▸ TASK GOAL
Nothing other than the lines from the one containing "In this article, we" through the close of the entries below should be printed, each exactly.

(Items listed in a dataset)
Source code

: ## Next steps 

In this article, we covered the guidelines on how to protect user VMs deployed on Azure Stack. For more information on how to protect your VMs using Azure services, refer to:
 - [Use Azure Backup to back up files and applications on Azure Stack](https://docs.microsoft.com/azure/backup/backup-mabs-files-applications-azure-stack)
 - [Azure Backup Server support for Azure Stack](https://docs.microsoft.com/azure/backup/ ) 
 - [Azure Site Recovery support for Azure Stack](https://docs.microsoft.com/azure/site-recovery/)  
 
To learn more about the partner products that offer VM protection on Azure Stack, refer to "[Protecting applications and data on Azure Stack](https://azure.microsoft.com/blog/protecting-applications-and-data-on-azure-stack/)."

▸ OUTPUT FOR THIS EXERCISE
In this article, we covered the guidelines on how to protect user VMs deployed on Azure Stack. For more information on how to protect your VMs using Azure services, refer to:
 - [Use Azure Backup to back up files and applications on Azure Stack](https://docs.microsoft.com/azure/backup/backup-mabs-files-applications-azure-stack)
 - [Azure Backup Server support for Azure Stack](https://docs.microsoft.com/azure/backup/ ) 
 - [Azure Site Recovery support for Azure Stack](https://docs.microsoft.com/azure/site-recovery/)  
 
To learn more about the partner products that offer VM protection on Azure Stack, refer to "[Protecting applications and data on Azure Stack](https://azure.microsoft.com/blog/protecting-applications-and-data-on-azure-stack/)."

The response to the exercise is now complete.